_Exercise data_:
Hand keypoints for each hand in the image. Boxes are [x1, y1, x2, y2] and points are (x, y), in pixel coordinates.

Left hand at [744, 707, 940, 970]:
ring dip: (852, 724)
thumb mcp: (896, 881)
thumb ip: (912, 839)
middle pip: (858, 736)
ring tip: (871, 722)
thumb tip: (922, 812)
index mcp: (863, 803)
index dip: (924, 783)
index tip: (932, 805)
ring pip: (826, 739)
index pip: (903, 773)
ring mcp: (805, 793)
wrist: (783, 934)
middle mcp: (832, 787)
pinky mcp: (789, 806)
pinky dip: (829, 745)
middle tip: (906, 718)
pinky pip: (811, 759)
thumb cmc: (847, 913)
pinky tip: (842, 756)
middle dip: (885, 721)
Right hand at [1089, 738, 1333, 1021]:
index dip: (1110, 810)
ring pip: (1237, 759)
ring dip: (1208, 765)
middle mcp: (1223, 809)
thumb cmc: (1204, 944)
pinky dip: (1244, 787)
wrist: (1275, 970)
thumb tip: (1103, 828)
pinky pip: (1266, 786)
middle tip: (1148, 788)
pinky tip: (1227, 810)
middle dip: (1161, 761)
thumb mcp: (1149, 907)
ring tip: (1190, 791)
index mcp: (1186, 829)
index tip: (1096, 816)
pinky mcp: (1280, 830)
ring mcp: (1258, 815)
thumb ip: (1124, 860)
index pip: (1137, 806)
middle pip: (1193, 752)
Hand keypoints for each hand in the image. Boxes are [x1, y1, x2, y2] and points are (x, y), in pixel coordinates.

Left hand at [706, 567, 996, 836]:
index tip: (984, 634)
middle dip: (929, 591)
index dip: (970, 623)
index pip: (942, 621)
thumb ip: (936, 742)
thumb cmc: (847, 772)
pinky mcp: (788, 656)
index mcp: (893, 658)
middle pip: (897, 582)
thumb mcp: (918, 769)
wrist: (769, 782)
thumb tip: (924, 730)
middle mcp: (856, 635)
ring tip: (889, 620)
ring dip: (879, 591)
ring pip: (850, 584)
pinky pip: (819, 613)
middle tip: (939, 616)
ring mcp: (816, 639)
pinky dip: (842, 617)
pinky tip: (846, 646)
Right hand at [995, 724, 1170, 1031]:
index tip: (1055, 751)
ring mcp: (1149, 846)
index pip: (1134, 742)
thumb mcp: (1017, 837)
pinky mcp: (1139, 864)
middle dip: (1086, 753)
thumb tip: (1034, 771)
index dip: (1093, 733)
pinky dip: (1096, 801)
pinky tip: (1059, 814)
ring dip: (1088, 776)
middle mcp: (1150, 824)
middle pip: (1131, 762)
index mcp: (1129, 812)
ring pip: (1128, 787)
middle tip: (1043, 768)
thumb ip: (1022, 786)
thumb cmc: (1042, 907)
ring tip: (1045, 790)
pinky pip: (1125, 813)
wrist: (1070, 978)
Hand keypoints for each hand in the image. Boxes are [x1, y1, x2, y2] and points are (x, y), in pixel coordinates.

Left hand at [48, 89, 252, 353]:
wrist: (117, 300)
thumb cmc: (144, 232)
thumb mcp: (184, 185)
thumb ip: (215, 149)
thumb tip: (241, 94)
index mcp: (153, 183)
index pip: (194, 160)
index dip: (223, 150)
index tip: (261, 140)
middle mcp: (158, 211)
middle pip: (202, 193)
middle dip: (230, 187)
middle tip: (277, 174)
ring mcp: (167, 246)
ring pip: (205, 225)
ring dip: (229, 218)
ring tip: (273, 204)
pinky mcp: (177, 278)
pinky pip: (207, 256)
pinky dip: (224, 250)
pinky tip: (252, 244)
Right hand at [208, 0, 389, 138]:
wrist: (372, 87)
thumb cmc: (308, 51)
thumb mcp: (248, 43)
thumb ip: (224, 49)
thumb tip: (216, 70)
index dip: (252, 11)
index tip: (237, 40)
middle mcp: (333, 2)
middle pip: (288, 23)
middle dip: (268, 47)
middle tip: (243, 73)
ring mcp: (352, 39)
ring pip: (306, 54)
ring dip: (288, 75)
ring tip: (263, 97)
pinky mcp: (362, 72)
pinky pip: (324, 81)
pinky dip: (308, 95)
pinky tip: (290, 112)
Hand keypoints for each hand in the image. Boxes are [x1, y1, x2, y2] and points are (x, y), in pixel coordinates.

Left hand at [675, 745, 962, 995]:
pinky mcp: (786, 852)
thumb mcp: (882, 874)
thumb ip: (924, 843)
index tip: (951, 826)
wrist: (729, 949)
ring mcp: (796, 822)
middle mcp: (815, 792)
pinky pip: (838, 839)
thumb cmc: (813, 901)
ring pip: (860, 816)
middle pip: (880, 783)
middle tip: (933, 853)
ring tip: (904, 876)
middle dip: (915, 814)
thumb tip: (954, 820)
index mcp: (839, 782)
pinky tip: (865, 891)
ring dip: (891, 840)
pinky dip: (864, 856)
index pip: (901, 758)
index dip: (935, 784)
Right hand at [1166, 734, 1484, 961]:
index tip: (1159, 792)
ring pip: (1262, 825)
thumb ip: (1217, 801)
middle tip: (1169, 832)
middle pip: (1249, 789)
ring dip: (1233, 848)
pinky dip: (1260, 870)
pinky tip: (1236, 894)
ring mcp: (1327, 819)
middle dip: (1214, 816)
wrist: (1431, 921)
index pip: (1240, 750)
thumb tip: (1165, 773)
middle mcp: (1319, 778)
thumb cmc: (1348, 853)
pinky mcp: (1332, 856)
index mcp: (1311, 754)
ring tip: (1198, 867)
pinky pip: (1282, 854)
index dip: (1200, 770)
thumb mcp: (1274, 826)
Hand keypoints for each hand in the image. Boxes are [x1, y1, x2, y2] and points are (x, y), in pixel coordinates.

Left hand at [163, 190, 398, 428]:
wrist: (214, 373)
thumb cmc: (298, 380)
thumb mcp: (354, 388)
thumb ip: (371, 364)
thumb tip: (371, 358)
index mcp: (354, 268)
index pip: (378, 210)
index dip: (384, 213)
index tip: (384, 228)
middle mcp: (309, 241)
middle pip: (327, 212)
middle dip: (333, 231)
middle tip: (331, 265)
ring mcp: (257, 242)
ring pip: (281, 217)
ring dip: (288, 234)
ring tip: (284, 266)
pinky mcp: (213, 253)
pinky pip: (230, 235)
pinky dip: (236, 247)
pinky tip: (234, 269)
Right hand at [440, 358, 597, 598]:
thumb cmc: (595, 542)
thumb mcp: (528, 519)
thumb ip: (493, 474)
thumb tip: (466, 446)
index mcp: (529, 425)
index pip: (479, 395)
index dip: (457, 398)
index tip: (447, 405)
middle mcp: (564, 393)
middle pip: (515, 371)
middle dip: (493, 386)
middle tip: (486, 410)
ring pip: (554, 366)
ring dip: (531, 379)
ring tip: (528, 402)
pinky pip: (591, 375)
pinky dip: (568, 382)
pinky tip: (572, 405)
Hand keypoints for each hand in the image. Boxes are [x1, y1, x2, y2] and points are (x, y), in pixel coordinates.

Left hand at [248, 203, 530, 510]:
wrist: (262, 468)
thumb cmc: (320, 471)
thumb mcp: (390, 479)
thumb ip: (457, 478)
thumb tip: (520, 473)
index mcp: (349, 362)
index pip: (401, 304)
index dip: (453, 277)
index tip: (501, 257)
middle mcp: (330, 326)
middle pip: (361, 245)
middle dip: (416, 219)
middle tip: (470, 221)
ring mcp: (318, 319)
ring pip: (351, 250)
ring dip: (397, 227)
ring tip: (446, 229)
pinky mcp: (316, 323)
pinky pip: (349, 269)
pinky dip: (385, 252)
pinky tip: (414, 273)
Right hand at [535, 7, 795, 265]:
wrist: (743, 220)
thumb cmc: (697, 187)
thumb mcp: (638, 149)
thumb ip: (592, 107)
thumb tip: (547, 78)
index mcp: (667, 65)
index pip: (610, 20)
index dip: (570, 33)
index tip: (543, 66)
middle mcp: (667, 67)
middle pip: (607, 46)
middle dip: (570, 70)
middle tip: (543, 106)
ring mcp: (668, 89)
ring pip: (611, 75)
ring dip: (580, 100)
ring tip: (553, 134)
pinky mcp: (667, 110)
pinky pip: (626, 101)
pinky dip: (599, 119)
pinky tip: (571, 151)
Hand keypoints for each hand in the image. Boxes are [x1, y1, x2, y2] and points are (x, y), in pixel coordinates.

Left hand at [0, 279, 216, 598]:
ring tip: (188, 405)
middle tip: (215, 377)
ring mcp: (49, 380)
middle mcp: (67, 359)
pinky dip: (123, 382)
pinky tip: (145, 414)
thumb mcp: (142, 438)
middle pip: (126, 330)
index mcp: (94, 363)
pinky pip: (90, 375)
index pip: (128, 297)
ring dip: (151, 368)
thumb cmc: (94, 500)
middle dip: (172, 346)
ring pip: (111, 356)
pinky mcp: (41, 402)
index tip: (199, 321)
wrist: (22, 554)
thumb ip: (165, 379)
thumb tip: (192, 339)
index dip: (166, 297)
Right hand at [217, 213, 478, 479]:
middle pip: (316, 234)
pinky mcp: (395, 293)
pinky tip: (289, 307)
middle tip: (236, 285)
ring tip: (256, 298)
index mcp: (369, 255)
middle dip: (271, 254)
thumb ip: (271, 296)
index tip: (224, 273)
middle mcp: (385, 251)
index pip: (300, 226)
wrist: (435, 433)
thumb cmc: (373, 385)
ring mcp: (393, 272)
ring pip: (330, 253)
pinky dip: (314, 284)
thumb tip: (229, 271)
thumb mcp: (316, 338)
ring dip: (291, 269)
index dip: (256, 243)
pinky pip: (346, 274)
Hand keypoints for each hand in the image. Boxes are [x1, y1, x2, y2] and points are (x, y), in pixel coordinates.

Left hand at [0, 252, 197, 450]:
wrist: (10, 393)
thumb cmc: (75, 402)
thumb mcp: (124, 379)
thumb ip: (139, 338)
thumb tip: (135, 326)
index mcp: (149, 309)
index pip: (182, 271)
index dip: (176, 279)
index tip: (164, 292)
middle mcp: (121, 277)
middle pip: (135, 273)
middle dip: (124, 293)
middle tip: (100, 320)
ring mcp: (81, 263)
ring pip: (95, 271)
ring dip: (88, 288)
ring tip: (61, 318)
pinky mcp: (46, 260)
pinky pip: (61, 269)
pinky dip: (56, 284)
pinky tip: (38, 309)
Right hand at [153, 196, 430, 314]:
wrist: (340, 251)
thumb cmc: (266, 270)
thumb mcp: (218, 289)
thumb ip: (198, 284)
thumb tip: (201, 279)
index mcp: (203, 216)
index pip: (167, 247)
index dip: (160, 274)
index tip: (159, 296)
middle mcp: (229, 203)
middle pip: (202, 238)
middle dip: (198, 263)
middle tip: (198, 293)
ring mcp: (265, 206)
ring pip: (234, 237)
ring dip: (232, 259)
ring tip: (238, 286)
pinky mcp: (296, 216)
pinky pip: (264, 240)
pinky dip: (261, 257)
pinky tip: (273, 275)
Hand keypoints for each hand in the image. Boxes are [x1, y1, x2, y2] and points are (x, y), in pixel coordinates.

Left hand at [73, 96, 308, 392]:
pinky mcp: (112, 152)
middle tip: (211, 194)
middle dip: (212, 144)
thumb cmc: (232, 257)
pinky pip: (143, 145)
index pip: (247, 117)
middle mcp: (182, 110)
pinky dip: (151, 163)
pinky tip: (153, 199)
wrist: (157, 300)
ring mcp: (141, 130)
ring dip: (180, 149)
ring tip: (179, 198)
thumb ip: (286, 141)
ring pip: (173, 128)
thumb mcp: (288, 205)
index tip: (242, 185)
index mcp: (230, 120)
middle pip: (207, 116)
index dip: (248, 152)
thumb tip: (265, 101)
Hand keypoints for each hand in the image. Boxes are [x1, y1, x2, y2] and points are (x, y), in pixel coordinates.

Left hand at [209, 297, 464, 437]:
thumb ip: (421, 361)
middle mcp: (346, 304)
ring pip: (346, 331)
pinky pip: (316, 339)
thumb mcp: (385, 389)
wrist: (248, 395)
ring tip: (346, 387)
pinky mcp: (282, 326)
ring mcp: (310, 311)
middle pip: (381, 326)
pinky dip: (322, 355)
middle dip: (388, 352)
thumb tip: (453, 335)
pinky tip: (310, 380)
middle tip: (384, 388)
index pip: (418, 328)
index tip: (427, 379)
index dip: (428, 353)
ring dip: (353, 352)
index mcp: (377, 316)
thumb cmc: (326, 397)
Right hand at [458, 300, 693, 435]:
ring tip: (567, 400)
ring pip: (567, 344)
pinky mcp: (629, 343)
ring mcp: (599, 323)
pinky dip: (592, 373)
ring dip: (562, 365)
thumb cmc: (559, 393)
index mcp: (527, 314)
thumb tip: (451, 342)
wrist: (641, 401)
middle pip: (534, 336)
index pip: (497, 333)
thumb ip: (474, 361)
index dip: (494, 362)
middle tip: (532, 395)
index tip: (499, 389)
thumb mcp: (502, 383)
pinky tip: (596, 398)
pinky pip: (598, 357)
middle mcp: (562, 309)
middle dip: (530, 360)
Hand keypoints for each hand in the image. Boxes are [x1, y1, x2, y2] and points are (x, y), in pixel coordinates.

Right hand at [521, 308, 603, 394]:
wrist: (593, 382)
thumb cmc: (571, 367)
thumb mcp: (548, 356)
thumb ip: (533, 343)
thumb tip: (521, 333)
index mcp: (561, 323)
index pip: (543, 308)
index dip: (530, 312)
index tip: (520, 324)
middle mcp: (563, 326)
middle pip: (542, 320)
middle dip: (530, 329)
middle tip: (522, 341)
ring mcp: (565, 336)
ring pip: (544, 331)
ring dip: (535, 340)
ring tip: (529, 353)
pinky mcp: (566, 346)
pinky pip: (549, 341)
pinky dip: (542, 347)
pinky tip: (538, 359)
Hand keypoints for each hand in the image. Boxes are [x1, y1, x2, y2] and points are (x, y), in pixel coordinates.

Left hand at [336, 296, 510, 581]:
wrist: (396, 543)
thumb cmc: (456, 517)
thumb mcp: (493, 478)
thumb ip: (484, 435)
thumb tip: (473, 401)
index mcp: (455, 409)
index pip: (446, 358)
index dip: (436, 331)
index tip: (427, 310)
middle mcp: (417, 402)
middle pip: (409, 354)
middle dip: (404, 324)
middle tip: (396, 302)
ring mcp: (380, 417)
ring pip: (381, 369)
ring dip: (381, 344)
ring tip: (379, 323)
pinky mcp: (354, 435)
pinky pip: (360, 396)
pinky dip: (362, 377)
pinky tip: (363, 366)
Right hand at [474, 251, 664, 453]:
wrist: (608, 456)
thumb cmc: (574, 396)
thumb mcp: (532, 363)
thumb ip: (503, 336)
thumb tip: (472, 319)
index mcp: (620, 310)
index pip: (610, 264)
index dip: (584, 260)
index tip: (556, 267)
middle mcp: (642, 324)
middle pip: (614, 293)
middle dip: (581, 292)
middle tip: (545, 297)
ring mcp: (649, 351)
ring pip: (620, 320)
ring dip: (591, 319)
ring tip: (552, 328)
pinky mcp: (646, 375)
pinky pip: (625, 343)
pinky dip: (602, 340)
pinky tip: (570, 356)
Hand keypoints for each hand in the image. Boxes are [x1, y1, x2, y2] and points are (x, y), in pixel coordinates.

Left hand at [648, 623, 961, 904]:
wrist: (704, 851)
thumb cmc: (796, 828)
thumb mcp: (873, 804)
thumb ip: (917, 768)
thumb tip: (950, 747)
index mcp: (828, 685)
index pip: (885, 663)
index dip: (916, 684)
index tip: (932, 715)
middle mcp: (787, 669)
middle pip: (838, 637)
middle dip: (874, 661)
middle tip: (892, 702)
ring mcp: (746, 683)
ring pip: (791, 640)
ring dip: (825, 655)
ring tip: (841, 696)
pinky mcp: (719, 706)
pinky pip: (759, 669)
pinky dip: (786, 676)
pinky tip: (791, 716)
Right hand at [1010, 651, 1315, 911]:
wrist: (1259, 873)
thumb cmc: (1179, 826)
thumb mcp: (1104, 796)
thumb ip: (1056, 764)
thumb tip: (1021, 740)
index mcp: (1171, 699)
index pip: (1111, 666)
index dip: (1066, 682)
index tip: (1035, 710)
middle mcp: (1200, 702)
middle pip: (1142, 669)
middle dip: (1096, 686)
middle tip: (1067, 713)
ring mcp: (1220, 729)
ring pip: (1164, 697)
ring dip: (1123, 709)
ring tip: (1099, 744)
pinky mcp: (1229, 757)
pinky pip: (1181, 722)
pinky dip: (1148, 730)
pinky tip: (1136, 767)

_How to complete this task_:
Every line from the one containing "ring dip: (825, 655)" through the last line above should be retyped exactly; no other lines are wanted.

_Answer space_:
ring dip: (825, 655)
ring tip: (841, 696)
pinky mcp: (719, 706)
pinky pip: (759, 669)
pinky dip: (786, 676)
pinky tip: (791, 716)
Right hand at [1010, 651, 1315, 911]:
wrist: (1259, 873)
thumb cmc: (1179, 826)
thumb mcp: (1104, 796)
thumb ip: (1056, 764)
thumb tip: (1021, 740)
index mcp: (1171, 699)
index pip: (1111, 666)
index dip: (1066, 682)
index tip: (1035, 710)
middle mcp: (1200, 702)
middle pip: (1142, 669)
middle dip: (1096, 686)
middle tip: (1067, 713)
ring mcp: (1220, 729)
ring pip: (1164, 697)
ring dip: (1123, 709)
ring tip: (1099, 744)
pinky mcp: (1229, 757)
pinky pip: (1181, 722)
pinky dip: (1148, 730)
pinky tip: (1136, 767)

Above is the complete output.